Besides, I still at ice cream, pudding, cheese, and yogurt. They’re all milk products. And I love them all. In fact, my favorite cheese is good old white American cheese. (I’m a Yankee doodle dand…uhm, sorry, got carried away.) Anyway, it’s all dairy but it’s just not the same as a nice cold glass of milk. Nothing is like a cold glass of milk to a milk addict.
Well I’ve put on at least half of the weight I lost and I’ve started drinking milk again. No, the milk did not make me gain the weight. I gained it before I started drinking the milk. I drink Organic milk now. (I drink SuperFresh’s brand, Americas Choice or Horizon – with the cow on the box. Both are good.) And I switch between fat-free and 1% and I’m loving it again. (Today’s fat-free milk is nothing like it was years ago. It’s surprisingly rich and creamy.) One of the things I am really enjoying is a nice warm glass of Ovaltine before I go to bed. And I love the old school, malt Ovaltine the best.
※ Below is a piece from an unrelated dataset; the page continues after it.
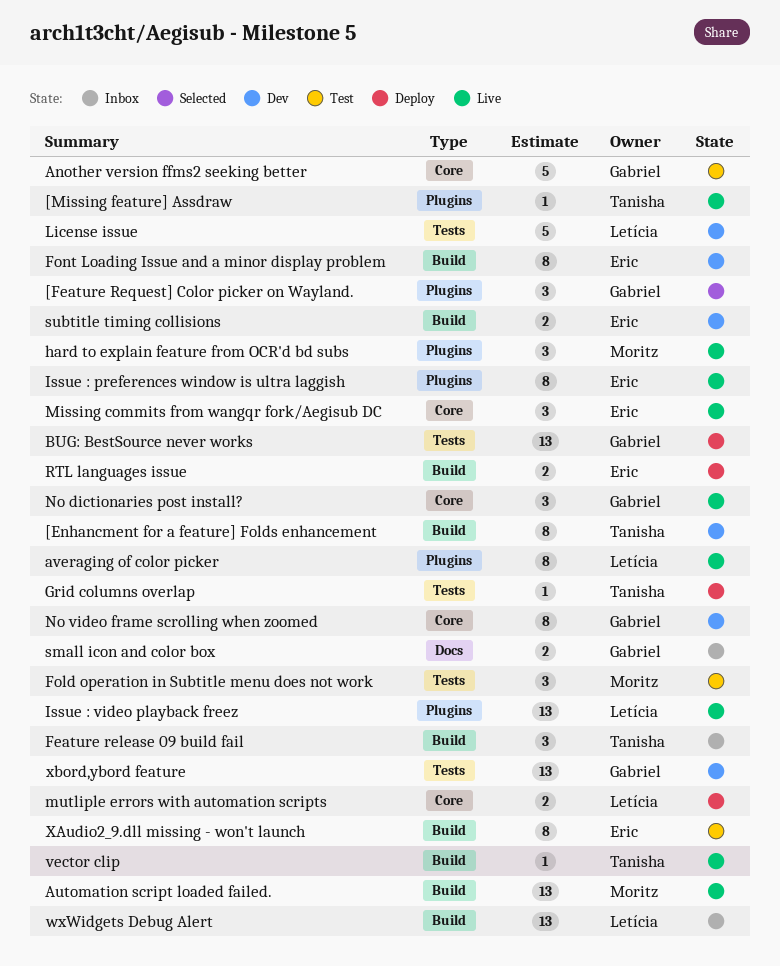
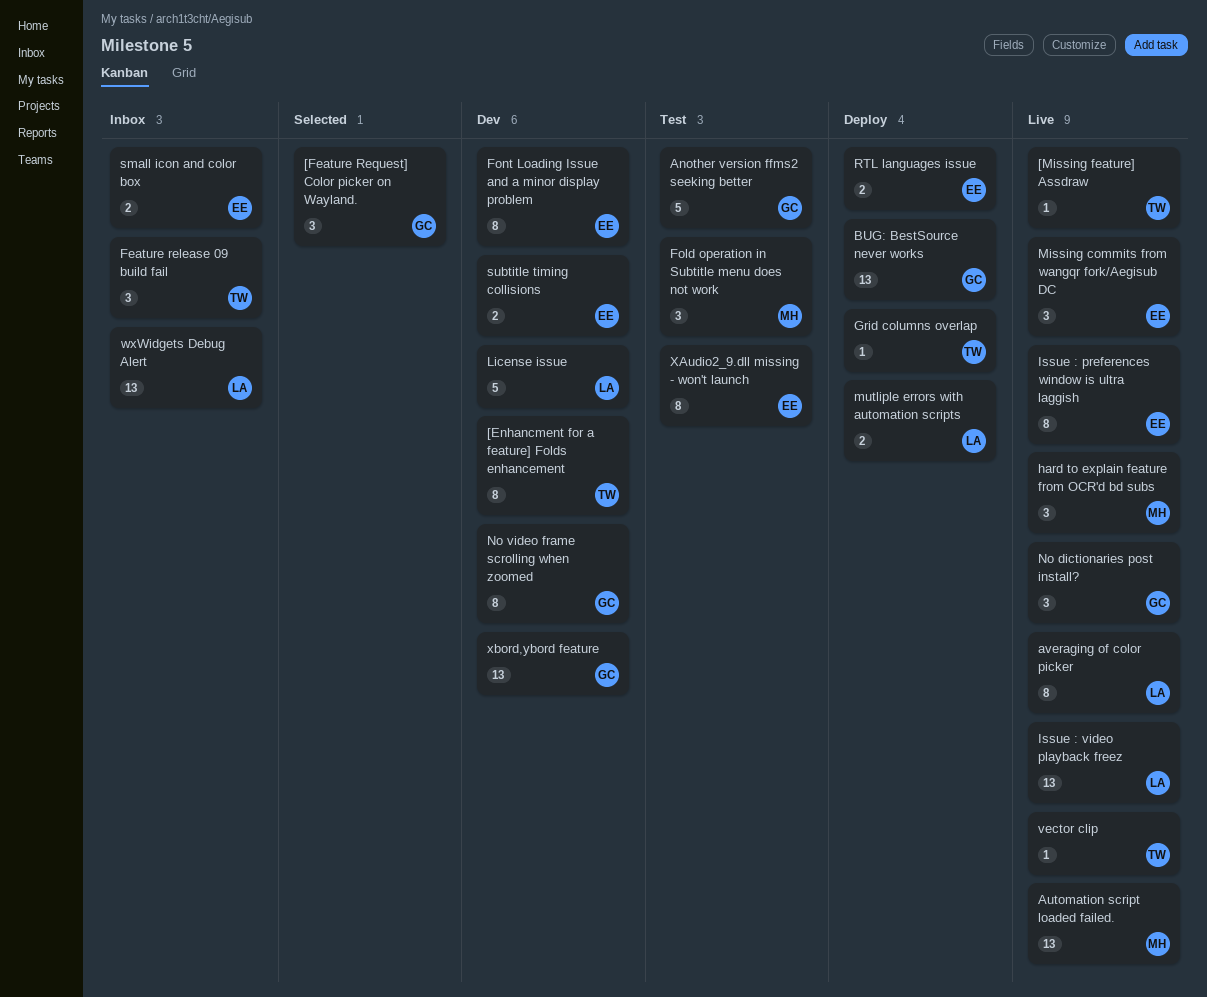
small icon and color box, owner: Gabriel -> Eric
I sip on a nice warm mug of Ovaltine and I feel like a kid again. Mmmmmm…
Now don’t start yelling at me because I’m drinking milk. After all, I am drinking organic milk which is better than just regular milk. If I could get my hands on raw milk, I’d drink that. Unfortunately, no local raw milk is available where I live. So I drink what is available–fresh, delicious organic milk. And to all you naysayers, you anti-milksters, you milk hating mongers, I say “PHOEY!” I’ve given up quite a bit in my life and it’s time to take something back. Don’t cry for me, milk. The truth is I never left you. And if anyone gives me any lip service, you better watch out cause I know some pretty super men who drink milk.